This article is more than 1 year old
Crashed and alone in a remote location: When paid help is no help
Coping strategies for first-timers
This Damn War
I took the plunge and became a freelance IT consultant in 2001. Through an unlikely series of coincidences (former colleague from London goes to travel show in France and bumps into two guys from Yorkshire who are looking for a software and database architect) I ended up in North Yorkshire that summer, working for a holiday cottage rental company.
Now, I'll admit I heard the word “cottage” and thought “small company, run from someone's shed.” So when I rocked up to a former mill in the countryside with a 70-seat call centre and an eight-CPU Sun Microsystems server running the Oracle back end to their reservation system, I was more than a little surprised.
It was a nice powerful setup. They'd got a good deal on the server hardware; the model they'd gone for was close to end-of-sale and so although they didn't really need all eight processors yet, they decided to fill it up because later expansion of obsolete kit could have been a problem. Support wasn't an issue, of course – spares stock was formally preserved for a good few years and of course they had a top-line (equals very pricy) maintenance agreement.

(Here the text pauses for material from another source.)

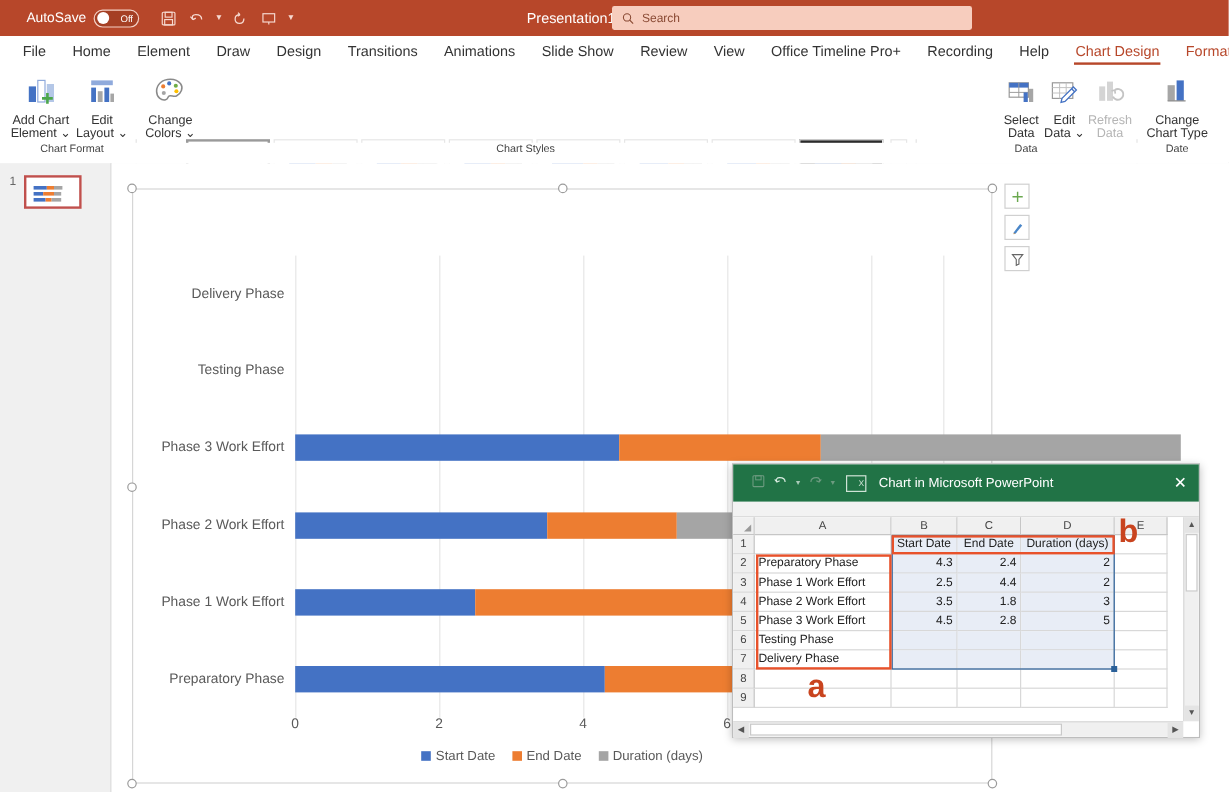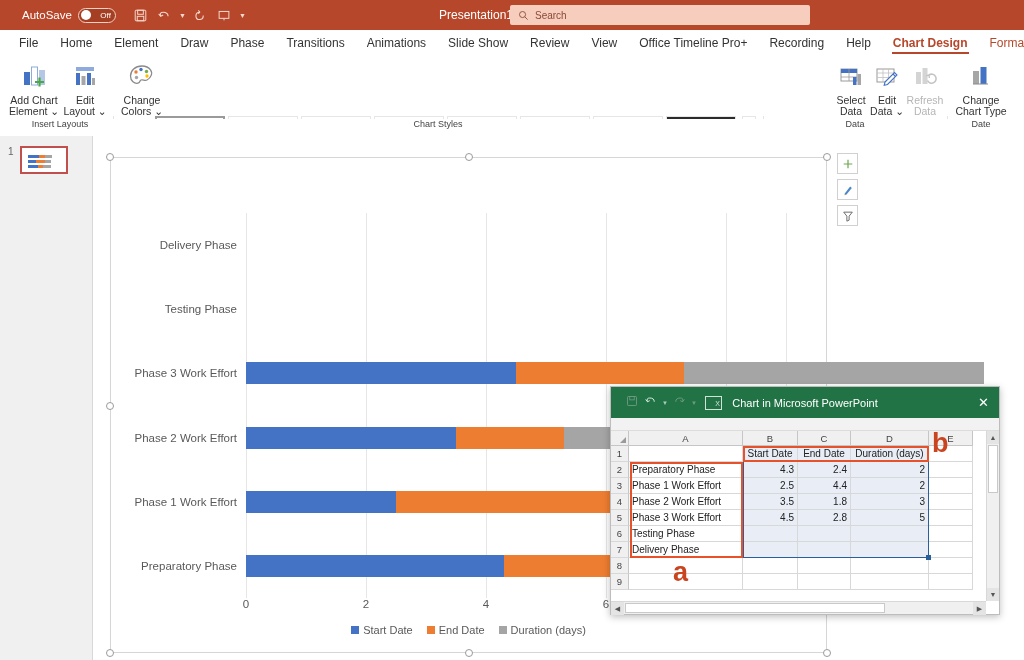"Phase" div.tab { text: Phase -> Design }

Not only did this give them one-hour on-site attendance from a qualified engineer, but they also had proactive monitoring by the vendor via a dedicated leased line into the company's office.
The storage arrays were also many and full; as was normal at the time they had vast numbers of relatively small, high-spin-speed disks – maximising the number of spindles and platters and hence maximising concurrent reads and writes and minimising time lost to read/write head movements. SSD wasn't even heard of back then – the only option was what storage techs refer to as spinning rust.
It was a great box to work with – and very familiar given that I cut my teeth as a Sun sysadmin back in the day. It was speedy and very under utilised, and I didn't have to worry about the witchcraft of managing the Oracle installation as we had an Oracle guru visit from Cumbria for a week per month to do the laying on of hands, database optimisation, upgrades and the like.
It was also a great company to work with. The development manager was my primary partner in crime, and we got to know each other pretty well. Then one evening at about 6:45 I was having dinner with him at his house when we got a call from the call centre: “The reservation system's down.”
A few minutes later (he lived in the next village to the office) we trotted into the server room. The Sun console showed that it was in mid-boot but that it had crashed part way through. Told it to reboot again, and we could see that the power-on self-test was showing a failed CPU. “Aha”, we thought, and popped one of the CPU boards out (there were four, each with two processors). One more reboot, a pause for a cuppa whilst we waited for it to do its: “Hey, I crashed, I'm going to check all my disks for 20 minutes” cycle and the call centre people were happy.
Then the phone rang. “Hi, this is the monitoring centre. We're seeing a problem on your server”. No shit, Sherlock. I pointed out that we were fully aware of this fact, citing as evidence the increasingly cold treacle sponge on Mark's dinner table.
We asked them to send an engineer to replace the faulty part, and that he should drive carefully. There was a reason for this latter comment: there were two on-call engineers in that region at the time, each of whom lived an hour away… on a good day, in nice weather, and if there weren't any big yellow roadside cameras and/or uniformed people in cars with blue lights. An hour was optimistic, and as the service was actually running OK, albeit short of a CPU board, we didn't want the guy to kill himself on the way.
Interestingly the spares must have been closer than the engineer, because a courier arrived with a brown box of bits several minutes before the repair guy. By 9:30 all was good and we were back to normal.
We had a couple more faults over the months I worked with that company, and on both those occasions the same thing happened: we worked around the problem then the monitoring centre called us.
At one point the operator told me that if something crapped itself inelegantly (so there was no “I'm dying” event sent from the system to the monitor) they often wouldn't notice – but that they usually picked up the fact that it had come back up thanks to the: “Hey, look at me, I crashed” critical log messages. Gee, thanks for that.
I learned three important lessons from working with that system:
- Don't expect things always to behave as desired. We'd been told that if a redundant component failed the system would just invisibly swap it out and continue on the other seven; in fact the reality was that it would sometimes just keel over and refuse to reboot until you took physical action to remove it.
- If you're looking to have a specific time limit for on-site response in your maintenance contract, ask the vendor where the engineers are based. We were in the wilds of Yorkshire, and having got to know the engineers and where they lived it was probably the case that they couldn't even legally get to us from home in an hour (and if they could, it was only just).
- If you're stern about failure with your maintenance vendor at renewal time, you can get lots of money off next year's service.